Collection entries:
········

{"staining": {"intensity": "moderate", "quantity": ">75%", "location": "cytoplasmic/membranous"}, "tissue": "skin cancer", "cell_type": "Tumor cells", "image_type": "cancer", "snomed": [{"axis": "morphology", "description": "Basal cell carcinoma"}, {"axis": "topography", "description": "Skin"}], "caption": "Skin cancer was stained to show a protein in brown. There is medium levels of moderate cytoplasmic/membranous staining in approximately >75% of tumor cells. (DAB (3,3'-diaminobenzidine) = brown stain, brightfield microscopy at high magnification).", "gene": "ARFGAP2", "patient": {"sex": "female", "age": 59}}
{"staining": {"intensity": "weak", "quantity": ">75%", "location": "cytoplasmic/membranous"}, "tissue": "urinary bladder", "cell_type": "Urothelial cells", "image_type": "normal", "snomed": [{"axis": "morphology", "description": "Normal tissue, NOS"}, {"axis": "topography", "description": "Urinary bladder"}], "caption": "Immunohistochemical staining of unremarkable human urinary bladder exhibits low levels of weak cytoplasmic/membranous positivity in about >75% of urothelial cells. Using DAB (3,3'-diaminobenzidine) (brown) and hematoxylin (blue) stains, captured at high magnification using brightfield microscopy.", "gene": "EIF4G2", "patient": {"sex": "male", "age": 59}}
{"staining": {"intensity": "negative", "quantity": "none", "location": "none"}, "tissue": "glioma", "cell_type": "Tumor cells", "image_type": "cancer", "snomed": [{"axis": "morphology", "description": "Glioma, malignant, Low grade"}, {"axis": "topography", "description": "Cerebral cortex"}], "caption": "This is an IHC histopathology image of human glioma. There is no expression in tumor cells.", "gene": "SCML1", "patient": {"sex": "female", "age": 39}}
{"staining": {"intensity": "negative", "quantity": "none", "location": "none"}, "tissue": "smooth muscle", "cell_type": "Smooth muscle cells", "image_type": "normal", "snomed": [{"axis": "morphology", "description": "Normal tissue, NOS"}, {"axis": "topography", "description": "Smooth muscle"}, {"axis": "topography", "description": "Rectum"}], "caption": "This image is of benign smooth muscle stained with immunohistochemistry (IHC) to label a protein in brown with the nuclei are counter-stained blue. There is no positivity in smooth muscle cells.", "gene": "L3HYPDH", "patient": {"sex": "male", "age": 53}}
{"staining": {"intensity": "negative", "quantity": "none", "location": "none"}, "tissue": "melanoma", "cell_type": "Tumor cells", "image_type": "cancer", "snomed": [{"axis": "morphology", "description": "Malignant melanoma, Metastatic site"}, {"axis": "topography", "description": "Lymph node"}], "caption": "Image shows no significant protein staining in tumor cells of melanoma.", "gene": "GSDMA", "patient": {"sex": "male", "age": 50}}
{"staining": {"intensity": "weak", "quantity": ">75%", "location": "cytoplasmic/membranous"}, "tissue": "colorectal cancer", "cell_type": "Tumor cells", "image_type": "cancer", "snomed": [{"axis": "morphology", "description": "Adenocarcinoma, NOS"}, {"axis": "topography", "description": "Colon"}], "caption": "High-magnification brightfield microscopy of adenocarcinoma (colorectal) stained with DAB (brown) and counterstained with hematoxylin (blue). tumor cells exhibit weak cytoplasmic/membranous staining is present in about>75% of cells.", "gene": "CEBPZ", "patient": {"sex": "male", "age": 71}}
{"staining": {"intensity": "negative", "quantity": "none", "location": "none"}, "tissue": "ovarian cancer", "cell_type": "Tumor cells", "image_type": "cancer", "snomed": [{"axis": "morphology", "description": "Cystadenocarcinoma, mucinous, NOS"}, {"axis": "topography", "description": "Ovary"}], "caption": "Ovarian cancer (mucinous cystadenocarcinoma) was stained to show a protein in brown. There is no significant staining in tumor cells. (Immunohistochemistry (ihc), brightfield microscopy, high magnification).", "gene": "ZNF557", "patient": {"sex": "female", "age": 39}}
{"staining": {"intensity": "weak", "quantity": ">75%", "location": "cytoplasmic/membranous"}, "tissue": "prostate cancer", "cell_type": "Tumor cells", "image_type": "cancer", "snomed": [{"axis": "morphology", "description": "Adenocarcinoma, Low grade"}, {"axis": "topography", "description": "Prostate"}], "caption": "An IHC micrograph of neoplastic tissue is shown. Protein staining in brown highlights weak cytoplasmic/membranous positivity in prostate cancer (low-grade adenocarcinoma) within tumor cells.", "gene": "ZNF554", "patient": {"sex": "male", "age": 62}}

········

PROBLEM TO WORK ON: Your answer must be the lines above, unchanged, from the first one through the line that holds "staining of unremarkable", inclusive, and no others.

ANSWER SECTION:
{"staining": {"intensity": "moderate", "quantity": ">75%", "location": "cytoplasmic/membranous"}, "tissue": "skin cancer", "cell_type": "Tumor cells", "image_type": "cancer", "snomed": [{"axis": "morphology", "description": "Basal cell carcinoma"}, {"axis": "topography", "description": "Skin"}], "caption": "Skin cancer was stained to show a protein in brown. There is medium levels of moderate cytoplasmic/membranous staining in approximately >75% of tumor cells. (DAB (3,3'-diaminobenzidine) = brown stain, brightfield microscopy at high magnification).", "gene": "ARFGAP2", "patient": {"sex": "female", "age": 59}}
{"staining": {"intensity": "weak", "quantity": ">75%", "location": "cytoplasmic/membranous"}, "tissue": "urinary bladder", "cell_type": "Urothelial cells", "image_type": "normal", "snomed": [{"axis": "morphology", "description": "Normal tissue, NOS"}, {"axis": "topography", "description": "Urinary bladder"}], "caption": "Immunohistochemical staining of unremarkable human urinary bladder exhibits low levels of weak cytoplasmic/membranous positivity in about >75% of urothelial cells. Using DAB (3,3'-diaminobenzidine) (brown) and hematoxylin (blue) stains, captured at high magnification using brightfield microscopy.", "gene": "EIF4G2", "patient": {"sex": "male", "age": 59}}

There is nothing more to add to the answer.